Holy Site

The Basilica of Annunciation

The basilica is one of the world's most holy Christian Liturgical, built on the traditional site of the annunciation by the Angel Gabriel of the birth of Jesus. The central grotto is believed to have been the home of Mary.

The basilica was built in 1969 on the site of crusader and Byzantine remains. This church is a must for almost any Catholic and Orthodox pilgrims.

Israel Capernaum

At Capernaum – known as Jesus’ “own town” (Matt. 9:1) – “walking where Jesus walked” takes on a thrilling new meaning. As you sit on the stone benches of Capernaum’s ancient synagogue, you’ll be reminded that right here, Jesus taught (Mark 1:21; John 6:59) and healed a man possessed by an evil spirit (Mark 1:23-27).

Bethsaida

Jesus clearly knew Bethsaida well (Matt. 11:21). Early Christian travelers also knew the town, just north of the Sea of Galilee, which was home to Peter, Andrew and Philip (John 1:44) and, according to tradition, Zebedee and his sons. It was also scene of the feeding of the 5,000 according to Luke (9:10-17) and of Jesus’ healing of a blind man (Mark 8:22-26).

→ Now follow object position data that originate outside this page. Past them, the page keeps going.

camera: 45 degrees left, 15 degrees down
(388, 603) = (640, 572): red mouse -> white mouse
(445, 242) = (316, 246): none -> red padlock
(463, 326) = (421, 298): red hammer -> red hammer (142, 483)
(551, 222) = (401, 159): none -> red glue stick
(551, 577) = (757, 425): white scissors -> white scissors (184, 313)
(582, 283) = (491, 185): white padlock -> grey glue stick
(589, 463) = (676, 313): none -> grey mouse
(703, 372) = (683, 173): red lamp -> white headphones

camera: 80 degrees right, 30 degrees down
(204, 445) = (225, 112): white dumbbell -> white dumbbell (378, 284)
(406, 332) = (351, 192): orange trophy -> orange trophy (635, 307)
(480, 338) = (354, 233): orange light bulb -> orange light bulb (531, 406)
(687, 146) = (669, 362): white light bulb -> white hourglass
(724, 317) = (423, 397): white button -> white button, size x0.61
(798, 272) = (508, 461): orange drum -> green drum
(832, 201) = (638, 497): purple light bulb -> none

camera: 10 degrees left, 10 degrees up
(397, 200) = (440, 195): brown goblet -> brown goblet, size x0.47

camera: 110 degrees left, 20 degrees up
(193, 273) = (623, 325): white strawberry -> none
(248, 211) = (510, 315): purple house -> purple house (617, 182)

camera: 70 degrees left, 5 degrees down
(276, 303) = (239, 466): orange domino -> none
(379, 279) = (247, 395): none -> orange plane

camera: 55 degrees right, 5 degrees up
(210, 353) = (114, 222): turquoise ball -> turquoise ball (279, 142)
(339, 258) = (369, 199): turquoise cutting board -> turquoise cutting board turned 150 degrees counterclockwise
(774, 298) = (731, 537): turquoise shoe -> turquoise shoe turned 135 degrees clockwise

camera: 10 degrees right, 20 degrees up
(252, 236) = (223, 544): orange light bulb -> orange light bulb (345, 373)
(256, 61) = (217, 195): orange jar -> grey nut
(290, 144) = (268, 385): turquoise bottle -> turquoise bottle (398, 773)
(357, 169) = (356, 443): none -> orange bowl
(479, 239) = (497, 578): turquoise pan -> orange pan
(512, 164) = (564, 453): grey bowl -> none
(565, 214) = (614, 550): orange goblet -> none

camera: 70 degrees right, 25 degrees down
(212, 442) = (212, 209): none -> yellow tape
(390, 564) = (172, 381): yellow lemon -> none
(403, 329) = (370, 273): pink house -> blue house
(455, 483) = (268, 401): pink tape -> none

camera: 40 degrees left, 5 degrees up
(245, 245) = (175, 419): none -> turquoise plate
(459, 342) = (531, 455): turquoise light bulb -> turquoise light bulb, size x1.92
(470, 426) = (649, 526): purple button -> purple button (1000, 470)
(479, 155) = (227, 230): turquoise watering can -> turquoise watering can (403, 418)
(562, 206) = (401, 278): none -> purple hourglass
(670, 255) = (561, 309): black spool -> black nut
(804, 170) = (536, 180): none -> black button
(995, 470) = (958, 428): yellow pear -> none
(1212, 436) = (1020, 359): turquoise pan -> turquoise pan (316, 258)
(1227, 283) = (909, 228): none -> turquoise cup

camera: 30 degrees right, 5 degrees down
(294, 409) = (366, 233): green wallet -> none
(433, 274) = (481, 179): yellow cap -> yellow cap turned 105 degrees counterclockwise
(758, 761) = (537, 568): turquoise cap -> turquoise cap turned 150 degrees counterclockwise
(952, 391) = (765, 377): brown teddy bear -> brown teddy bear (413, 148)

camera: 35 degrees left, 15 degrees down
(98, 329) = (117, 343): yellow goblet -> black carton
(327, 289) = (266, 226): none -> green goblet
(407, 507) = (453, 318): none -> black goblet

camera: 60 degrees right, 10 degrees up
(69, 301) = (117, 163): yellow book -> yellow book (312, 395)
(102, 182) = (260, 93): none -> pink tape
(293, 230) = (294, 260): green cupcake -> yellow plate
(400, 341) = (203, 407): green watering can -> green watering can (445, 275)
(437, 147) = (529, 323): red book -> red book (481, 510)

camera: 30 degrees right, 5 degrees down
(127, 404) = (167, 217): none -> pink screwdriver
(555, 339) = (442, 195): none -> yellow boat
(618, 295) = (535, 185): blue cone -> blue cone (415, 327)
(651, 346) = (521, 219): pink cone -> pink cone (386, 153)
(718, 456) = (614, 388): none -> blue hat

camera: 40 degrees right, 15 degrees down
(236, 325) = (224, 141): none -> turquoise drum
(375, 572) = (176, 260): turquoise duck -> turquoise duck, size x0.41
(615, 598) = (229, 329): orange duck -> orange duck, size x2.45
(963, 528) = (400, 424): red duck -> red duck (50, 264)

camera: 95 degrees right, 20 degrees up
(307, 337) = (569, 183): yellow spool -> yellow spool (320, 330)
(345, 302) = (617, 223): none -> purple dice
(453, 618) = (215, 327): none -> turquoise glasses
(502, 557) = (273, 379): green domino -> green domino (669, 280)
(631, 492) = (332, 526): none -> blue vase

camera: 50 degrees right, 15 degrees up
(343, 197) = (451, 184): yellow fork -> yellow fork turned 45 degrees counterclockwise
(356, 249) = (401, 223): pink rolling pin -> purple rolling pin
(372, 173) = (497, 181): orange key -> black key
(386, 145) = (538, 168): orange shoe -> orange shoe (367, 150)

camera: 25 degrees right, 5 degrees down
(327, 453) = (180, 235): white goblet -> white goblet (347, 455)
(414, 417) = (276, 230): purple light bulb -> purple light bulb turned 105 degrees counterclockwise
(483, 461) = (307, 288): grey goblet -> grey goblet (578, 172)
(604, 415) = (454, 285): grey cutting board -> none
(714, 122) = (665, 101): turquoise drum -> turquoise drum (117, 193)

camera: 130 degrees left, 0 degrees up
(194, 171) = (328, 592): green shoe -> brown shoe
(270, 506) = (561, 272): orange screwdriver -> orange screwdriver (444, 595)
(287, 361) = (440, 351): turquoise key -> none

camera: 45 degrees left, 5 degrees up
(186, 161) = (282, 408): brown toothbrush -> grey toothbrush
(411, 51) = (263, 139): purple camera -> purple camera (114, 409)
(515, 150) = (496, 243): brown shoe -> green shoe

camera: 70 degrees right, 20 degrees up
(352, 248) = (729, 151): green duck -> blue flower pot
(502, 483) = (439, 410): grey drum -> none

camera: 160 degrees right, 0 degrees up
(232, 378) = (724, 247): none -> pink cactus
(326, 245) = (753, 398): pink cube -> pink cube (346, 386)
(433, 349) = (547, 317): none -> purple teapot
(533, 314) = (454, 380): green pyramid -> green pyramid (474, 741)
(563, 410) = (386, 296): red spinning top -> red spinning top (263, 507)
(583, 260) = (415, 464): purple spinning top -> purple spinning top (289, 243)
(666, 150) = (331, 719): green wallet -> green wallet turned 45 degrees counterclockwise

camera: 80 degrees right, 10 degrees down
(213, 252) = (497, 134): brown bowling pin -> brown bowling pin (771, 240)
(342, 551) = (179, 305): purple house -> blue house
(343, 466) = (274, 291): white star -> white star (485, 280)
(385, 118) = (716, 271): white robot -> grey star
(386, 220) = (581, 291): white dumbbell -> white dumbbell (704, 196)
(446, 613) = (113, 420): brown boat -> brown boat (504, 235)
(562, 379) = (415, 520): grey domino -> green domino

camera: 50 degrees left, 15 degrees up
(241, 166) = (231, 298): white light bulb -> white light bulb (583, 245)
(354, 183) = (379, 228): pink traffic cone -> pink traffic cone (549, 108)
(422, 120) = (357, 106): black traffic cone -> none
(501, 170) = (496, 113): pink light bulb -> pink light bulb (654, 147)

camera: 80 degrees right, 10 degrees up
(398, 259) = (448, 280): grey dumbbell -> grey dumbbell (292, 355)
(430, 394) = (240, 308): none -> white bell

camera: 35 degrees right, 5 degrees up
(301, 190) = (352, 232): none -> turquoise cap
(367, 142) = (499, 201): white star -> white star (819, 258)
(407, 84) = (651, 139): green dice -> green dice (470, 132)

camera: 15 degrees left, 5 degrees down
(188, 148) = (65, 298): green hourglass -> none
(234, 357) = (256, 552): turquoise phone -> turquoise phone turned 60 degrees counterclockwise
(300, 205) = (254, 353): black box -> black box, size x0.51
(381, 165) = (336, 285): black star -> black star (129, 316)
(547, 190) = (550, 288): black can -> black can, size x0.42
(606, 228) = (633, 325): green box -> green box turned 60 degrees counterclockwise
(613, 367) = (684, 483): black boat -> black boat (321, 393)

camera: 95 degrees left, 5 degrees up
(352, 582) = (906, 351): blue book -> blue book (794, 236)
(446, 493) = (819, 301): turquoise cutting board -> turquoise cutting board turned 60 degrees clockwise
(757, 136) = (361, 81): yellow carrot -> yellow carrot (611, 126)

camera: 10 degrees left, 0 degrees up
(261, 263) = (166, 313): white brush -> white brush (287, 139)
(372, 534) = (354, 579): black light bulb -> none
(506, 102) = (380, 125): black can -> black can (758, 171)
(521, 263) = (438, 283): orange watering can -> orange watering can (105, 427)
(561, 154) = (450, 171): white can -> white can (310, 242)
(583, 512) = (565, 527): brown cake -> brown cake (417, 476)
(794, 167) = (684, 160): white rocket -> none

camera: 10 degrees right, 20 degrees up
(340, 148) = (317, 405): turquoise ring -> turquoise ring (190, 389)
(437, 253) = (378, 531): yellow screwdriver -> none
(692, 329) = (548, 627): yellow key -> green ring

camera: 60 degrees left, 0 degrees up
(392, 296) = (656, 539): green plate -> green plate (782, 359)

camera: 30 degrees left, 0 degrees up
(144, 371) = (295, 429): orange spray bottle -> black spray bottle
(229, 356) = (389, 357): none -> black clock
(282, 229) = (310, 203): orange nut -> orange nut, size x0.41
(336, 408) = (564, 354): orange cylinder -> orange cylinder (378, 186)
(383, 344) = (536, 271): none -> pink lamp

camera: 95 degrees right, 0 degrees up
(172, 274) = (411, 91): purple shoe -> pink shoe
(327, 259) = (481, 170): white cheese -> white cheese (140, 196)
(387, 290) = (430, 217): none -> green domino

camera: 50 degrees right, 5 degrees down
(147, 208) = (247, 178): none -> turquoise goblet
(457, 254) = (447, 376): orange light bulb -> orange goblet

Israel Church of The visitation

The village of Ein Karem has had a long Association with John the Baptist, being his reported town of birth.

This church honors the visit paid by Mary, Jesus' mother, to Elizabeth, John's mother. As this is the point at which Mary poured forth her song of praise, the Magnificat, the church is beautifully decked out with tiled representations of that canticle in just about every known language.

Luke Chapter 1

Church of The Holy Sepulchre

Easily the most celebrated, yet most contentious, church in Christendom, the Holy Sepulchre contains the traditional sites of the crucifixion and resurrection of Jesus under one roof.

The site was rediscovered in the corner of the western forum of the Hadrianic city Aelia Capitolina by Queen Helena, Constantine's mother, who knocked the temple down and built a huge basilica, which was dedicated on Easter day in the year 326.

The Coenaculum

The Coenaculum is the traditional place of the "upper room," where the Last Supper was held. The crusaders, being literalists, made sure their chapel was on the second-story of the building and "David's tomb" was subsequently installed below. It is also associated with the room belonging to John Mark's mother in which the disciples were baptized in the Holy Spirit, but this is difficult to verify.

Ein Karem

Nestled in the terraced hills southwest of Jerusalem is the village of Ein Karem, where picturesque lanes lead you to the traditional spot where Elizabeth “felt life” when she met her kinswoman Mary, and where John the Baptist was born and raised.

Luke 1:39 tells us that after the annunciation, Mary hurried to “a town in the hill country of Judah” to visit Elizabeth, who was also pregnant. Centuries ago, Christians began to mark Elizabeth’s hometown at Ein Karem, whose name means “spring of the vineyard.”

Via Dolorosa

The Via Dolorosa, the road Jesus walked from the place of Pontius Pilate’s sentencing to Golgotha, means “way of sorrows.” The beautiful hymn that begins “On a hill far away...” has led many to picture this last road as a pastoral, quiet scene, a path wending its way, perhaps among old olive trees, up a mountain to where crosses stand starkly against the sky.